GIVEN TEXT »

The Jar tool provides a u option which you can use to update the contents of an existing JAR file by modifying its manifest or by adding files.

The basic command for adding files has this format:

jar uf jar-file input-file(s)

https://docs.oracle.com/javase/tutorial/deployment/jar/update.html

Using Maven-Antrun-Plugin

This command can be executed using the maven-antrun-plugin together with the exec task, which allows you to execute commands via Runtime.exec(..).

The entry may look like this:

<plugin>
    <groupId>org.apache.maven.plugins</groupId>
    <artifactId>maven-antrun-plugin</artifactId>
    <version>3.1.0</version>
    <executions>
        <execution>
            <phase>package</phase>
            <configuration>
                <target>
                    <exec executable="jar" vmlauncher="false">
                        <arg value="uf" />
                        <arg value="${project.build.directory}/myprogram.jar" />
                        <arg value="-C" />
                        <arg value="${project.build.directory}/classes" />
                        <arg value="org/company/app/Main.class" />
                    </exec>
                </target>
            </configuration>
            <goals>
                <goal>run</goal>
            </goals>
        </execution>
    </executions>
</plugin>

Notice the -C option, which allows you to change the directory that should not be included in the jar.

https://maven.apache.org/plugins/maven-antrun-plugin/usage.html

https://ant.apache.org/manual/Tasks/exec.html

Using Exec-Maven-Plugin

Alternatively the exec-maven-plugin can be used which does not require Ant to be installed.

ASSIGNMENT »
Continue the guide on updating a JAR file with Maven, starting after its final sentence.

RECORDS PROVIDED »
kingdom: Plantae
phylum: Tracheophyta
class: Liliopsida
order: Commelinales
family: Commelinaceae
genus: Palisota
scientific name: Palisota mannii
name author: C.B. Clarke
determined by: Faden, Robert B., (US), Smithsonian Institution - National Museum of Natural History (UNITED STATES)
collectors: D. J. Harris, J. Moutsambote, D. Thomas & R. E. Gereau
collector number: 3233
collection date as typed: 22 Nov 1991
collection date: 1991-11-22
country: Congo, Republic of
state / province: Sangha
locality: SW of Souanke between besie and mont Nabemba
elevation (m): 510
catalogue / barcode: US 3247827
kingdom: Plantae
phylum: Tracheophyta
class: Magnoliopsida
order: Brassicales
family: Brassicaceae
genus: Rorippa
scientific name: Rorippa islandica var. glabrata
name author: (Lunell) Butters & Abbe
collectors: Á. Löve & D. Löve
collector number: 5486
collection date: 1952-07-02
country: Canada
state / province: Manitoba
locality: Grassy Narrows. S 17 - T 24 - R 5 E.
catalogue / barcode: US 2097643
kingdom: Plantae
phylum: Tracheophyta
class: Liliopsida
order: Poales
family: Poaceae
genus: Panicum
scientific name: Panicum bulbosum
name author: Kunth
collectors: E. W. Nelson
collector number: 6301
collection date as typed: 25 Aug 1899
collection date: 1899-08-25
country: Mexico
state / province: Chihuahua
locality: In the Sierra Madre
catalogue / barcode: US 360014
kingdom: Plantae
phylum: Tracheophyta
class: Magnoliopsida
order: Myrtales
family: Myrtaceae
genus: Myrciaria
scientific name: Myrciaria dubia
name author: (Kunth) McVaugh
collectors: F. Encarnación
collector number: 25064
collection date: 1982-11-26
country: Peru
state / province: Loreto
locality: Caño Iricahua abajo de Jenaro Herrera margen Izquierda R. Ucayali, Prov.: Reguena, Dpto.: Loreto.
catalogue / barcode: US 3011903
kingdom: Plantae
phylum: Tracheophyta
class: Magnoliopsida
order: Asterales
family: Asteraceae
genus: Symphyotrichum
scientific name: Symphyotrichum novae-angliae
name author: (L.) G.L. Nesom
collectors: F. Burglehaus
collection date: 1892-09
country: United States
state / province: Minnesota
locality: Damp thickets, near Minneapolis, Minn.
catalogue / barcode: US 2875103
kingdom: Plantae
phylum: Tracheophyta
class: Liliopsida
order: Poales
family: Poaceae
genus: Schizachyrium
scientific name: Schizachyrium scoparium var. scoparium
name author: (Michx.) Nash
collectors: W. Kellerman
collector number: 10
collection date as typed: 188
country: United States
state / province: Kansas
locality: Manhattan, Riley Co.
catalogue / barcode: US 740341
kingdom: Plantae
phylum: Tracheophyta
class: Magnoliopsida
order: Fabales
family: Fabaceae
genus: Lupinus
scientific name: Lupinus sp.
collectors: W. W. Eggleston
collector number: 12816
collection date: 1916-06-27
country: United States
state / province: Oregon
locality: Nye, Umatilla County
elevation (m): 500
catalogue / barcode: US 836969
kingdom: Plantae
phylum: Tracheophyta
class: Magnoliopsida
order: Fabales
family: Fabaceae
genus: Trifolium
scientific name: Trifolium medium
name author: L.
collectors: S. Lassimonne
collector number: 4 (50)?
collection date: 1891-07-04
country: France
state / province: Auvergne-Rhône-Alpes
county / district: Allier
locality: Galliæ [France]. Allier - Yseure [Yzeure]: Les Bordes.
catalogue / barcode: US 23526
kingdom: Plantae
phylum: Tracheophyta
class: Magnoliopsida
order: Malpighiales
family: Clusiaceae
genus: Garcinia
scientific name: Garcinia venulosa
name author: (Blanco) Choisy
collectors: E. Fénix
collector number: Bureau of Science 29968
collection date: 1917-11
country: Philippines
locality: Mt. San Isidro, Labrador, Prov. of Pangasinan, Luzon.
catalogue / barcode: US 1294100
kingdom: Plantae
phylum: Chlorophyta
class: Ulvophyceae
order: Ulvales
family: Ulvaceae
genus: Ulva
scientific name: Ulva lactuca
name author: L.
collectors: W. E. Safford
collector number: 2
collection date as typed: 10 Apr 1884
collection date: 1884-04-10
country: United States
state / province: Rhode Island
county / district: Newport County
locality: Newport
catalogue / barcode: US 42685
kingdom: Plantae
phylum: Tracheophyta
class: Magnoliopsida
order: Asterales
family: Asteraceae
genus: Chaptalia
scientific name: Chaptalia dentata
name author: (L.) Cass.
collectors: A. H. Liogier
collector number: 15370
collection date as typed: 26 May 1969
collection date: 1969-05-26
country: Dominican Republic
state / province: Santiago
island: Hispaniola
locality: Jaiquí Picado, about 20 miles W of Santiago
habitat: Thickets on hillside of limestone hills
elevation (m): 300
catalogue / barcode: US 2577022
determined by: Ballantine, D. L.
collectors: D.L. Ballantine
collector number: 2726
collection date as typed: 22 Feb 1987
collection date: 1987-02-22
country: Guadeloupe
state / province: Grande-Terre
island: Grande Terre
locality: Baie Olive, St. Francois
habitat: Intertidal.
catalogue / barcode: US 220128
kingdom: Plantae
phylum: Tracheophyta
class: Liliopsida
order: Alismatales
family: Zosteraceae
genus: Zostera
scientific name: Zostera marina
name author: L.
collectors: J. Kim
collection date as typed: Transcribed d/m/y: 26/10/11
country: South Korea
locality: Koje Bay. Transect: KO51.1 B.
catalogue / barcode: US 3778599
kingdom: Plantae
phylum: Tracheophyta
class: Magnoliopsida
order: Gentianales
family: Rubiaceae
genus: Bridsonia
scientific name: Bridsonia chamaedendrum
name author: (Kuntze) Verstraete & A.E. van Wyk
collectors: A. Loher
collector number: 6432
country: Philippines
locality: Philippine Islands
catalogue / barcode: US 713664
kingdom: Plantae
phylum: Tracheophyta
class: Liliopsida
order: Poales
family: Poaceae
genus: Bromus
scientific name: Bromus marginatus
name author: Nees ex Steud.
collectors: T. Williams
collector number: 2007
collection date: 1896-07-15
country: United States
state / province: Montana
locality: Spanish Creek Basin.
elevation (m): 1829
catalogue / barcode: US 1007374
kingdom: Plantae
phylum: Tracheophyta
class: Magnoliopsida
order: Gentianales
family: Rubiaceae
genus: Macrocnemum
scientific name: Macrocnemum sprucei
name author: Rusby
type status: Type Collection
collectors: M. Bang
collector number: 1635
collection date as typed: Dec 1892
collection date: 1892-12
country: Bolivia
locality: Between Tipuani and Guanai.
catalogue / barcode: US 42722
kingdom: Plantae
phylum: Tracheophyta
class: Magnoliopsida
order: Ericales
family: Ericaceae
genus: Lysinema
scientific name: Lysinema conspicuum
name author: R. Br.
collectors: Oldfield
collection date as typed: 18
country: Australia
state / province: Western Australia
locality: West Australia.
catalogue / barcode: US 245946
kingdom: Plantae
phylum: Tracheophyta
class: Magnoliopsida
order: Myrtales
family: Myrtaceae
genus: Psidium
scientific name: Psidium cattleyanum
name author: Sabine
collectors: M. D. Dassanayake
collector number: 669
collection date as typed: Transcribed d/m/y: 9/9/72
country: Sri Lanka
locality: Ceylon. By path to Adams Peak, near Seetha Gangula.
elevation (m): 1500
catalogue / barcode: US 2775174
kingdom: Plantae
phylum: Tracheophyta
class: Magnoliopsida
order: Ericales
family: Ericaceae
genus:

EXERCISE RESPONSE »
<plugin>
    <groupId>org.codehaus.mojo</groupId>
    <artifactId>exec-maven-plugin</artifactId>
    <executions>
        <execution>
            <phase>package</phase>
            <goals><goal>exec</goal></goals>
            <configuration>
                <executable>jar</executable>
                <arguments>
                    <argument>uf</argument>
                    <argument>${project.build.directory}/myprogram.jar</argument>
                    <argument>-C</argument>
                    <argument>${project.build.directory}/classes</argument>
                    <argument>org/company/app/Main.class</argument>
                </arguments>
            </configuration>
        </execution>
    </executions>
</plugin>

The final structure may look like this:

myprogram.jar
|-BOOT-INF/..
|-META-INF/..
|-org/springframework/boot/loader/..
|-org/company/app/Main.class

That way you can add any additional files you want after the jar has been packaged.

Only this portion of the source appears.